(Exercise description):
The lines to print run from the top of the material below to the line with "pinky mcp: (269, 288)", inclusive; please copy them exactly, without pictures.

(Material for the task):

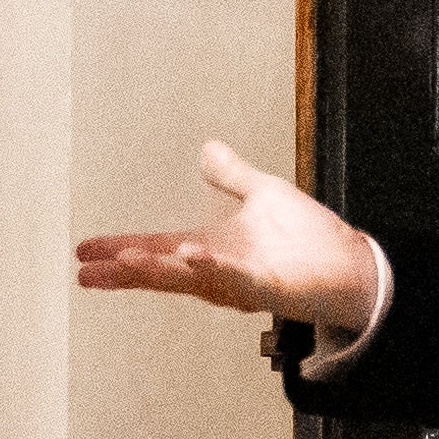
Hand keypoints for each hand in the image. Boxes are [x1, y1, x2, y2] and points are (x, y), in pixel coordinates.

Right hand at [75, 141, 381, 328]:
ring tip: (126, 261)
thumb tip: (207, 150)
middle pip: (161, 270)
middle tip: (88, 271)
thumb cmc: (311, 241)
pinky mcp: (269, 288)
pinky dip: (213, 267)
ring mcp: (241, 281)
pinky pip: (236, 279)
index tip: (85, 253)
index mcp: (211, 248)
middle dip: (124, 270)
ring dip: (159, 269)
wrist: (353, 266)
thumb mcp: (264, 195)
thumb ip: (232, 176)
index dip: (120, 248)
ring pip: (191, 277)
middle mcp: (219, 269)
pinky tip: (190, 256)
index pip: (155, 247)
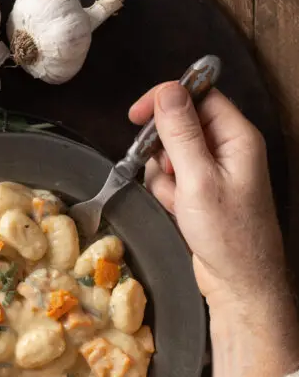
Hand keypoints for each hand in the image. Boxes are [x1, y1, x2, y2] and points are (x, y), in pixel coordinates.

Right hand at [130, 84, 298, 376]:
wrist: (239, 286)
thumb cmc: (229, 236)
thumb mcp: (198, 179)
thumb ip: (181, 133)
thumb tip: (168, 91)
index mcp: (237, 137)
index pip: (200, 96)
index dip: (167, 100)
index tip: (137, 115)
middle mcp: (229, 150)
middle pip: (182, 124)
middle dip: (164, 147)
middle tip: (166, 171)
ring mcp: (216, 172)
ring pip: (172, 153)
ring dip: (163, 173)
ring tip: (176, 199)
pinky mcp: (203, 192)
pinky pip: (172, 177)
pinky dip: (167, 191)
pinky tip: (177, 210)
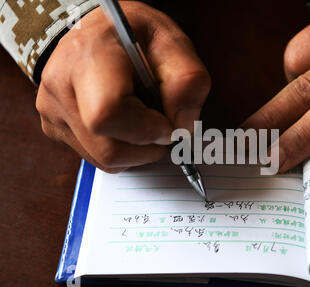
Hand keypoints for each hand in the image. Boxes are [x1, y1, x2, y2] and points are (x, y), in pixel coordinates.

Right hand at [36, 1, 209, 171]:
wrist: (93, 33)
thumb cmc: (132, 35)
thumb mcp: (171, 42)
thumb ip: (187, 81)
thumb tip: (182, 127)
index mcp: (89, 55)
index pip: (108, 114)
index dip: (146, 130)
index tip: (167, 123)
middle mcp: (61, 85)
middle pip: (108, 149)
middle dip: (147, 148)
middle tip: (161, 125)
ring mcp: (53, 110)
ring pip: (104, 160)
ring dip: (136, 151)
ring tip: (142, 120)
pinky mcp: (54, 128)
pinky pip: (96, 158)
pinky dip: (121, 150)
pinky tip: (125, 124)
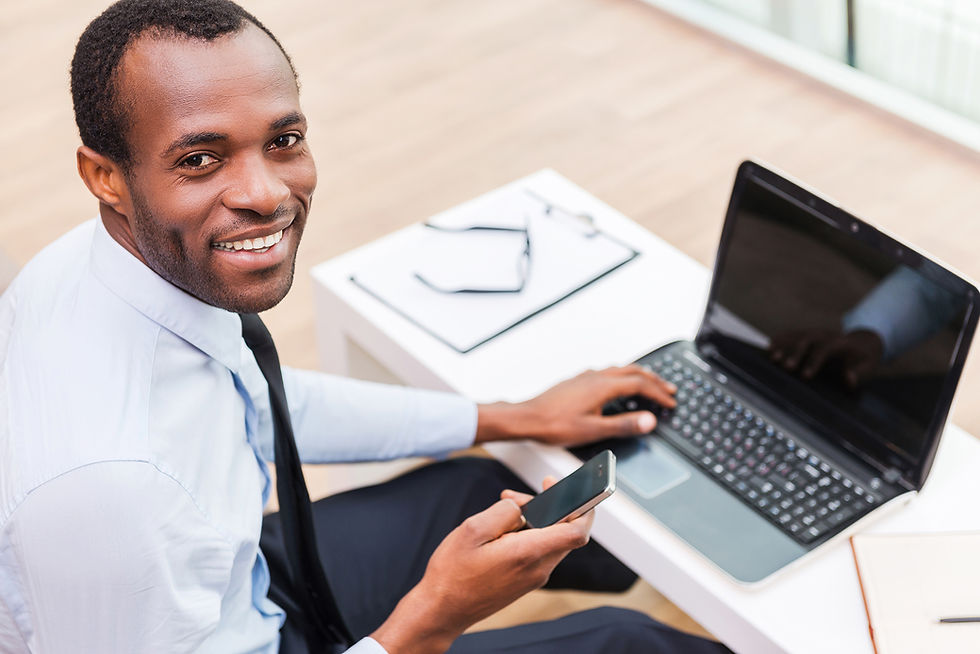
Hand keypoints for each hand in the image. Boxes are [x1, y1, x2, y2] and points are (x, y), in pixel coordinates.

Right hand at [370, 478, 590, 653]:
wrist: (443, 610)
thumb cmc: (453, 572)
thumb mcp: (472, 530)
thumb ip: (504, 513)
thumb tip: (522, 507)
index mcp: (528, 554)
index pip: (576, 531)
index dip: (581, 506)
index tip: (568, 488)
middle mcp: (538, 568)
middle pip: (564, 530)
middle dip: (547, 505)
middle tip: (514, 497)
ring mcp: (533, 577)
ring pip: (550, 539)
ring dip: (535, 519)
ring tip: (504, 508)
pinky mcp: (525, 580)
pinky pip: (538, 550)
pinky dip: (528, 533)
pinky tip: (503, 528)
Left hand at [475, 365, 675, 446]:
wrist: (527, 418)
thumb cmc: (554, 424)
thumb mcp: (594, 430)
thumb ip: (624, 425)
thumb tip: (649, 420)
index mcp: (603, 386)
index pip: (640, 385)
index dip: (658, 393)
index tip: (670, 402)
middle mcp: (595, 377)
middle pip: (633, 372)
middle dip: (654, 380)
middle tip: (669, 389)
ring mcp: (585, 377)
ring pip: (619, 370)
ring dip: (638, 376)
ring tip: (649, 383)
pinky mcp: (577, 381)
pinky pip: (607, 372)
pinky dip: (622, 376)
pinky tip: (616, 384)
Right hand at [770, 328, 883, 388]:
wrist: (862, 343)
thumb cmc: (864, 359)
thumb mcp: (869, 367)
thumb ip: (859, 373)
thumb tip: (849, 379)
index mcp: (840, 342)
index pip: (825, 349)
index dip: (814, 361)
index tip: (805, 375)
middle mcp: (825, 335)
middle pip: (808, 340)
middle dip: (796, 353)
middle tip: (786, 367)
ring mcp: (814, 333)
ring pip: (797, 336)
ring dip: (784, 345)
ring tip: (772, 357)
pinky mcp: (806, 335)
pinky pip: (791, 335)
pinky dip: (780, 340)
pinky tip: (769, 348)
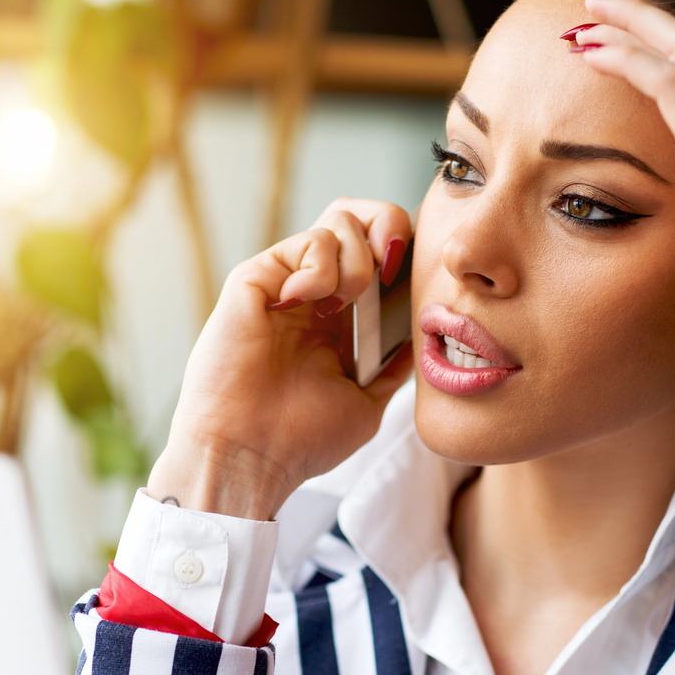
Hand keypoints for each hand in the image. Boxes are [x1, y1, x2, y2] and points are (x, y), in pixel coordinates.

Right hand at [147, 199, 414, 519]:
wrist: (251, 457)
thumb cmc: (300, 440)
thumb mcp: (366, 402)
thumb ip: (393, 367)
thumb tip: (423, 336)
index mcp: (341, 318)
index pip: (380, 254)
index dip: (405, 248)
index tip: (418, 274)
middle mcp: (315, 293)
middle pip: (358, 217)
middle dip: (389, 224)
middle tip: (393, 261)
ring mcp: (286, 283)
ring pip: (338, 219)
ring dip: (358, 257)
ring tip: (346, 302)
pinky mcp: (257, 278)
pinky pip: (305, 242)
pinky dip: (321, 266)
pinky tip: (309, 301)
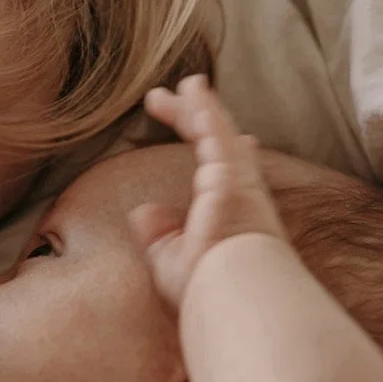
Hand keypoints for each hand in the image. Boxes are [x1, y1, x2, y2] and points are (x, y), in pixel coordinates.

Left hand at [131, 74, 286, 308]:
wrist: (233, 296)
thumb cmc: (207, 289)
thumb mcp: (171, 259)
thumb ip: (158, 233)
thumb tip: (142, 211)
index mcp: (229, 212)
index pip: (225, 169)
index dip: (221, 147)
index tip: (222, 131)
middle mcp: (240, 192)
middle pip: (218, 141)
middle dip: (191, 116)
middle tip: (160, 99)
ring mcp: (239, 181)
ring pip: (217, 130)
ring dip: (196, 104)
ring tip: (177, 86)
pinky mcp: (230, 174)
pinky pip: (217, 131)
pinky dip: (205, 108)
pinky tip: (192, 90)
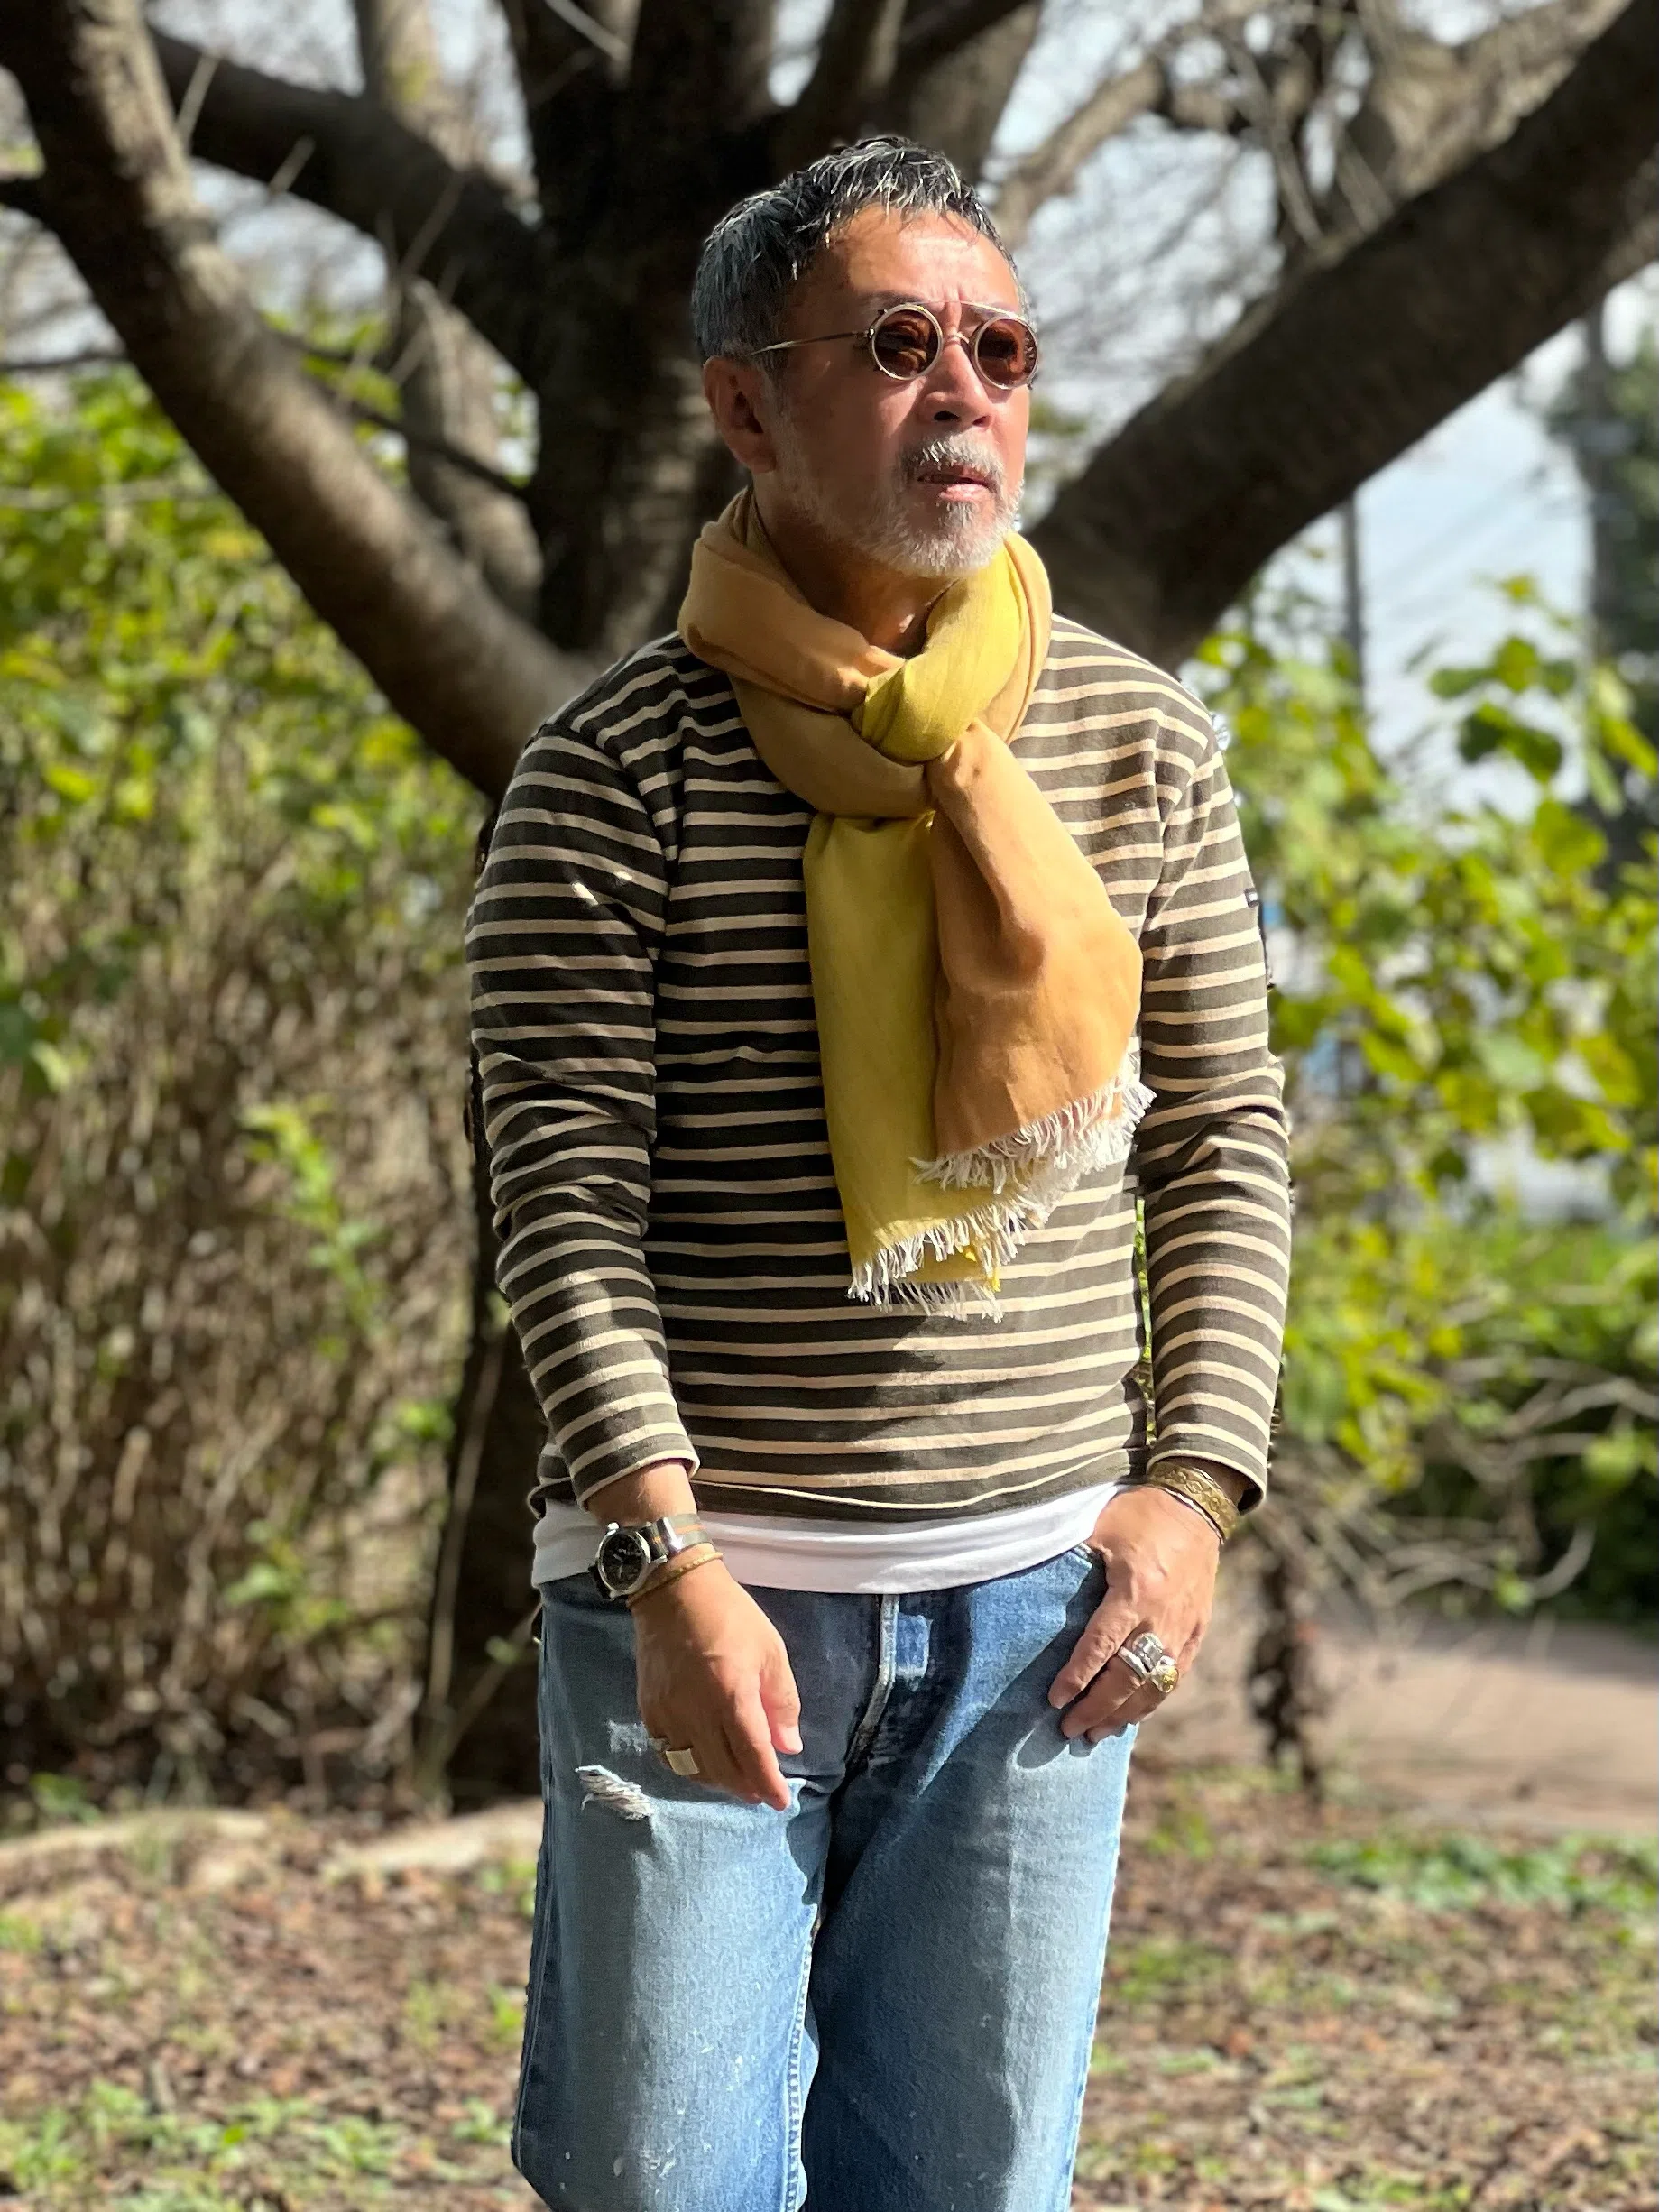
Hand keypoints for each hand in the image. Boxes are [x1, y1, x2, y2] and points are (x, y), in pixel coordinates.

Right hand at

(Task output):
Hand keypoints for each hand in the image. Boxes are [x1, y1, x2, y2] and points are (x, y), in pixel coordinates.

Right hand at [75, 141, 381, 328]:
ring tip: (126, 261)
thumb tip: (207, 150)
middle pip: (161, 270)
middle tip: (88, 271)
thumb cmc: (311, 241)
pinky mcp: (269, 288)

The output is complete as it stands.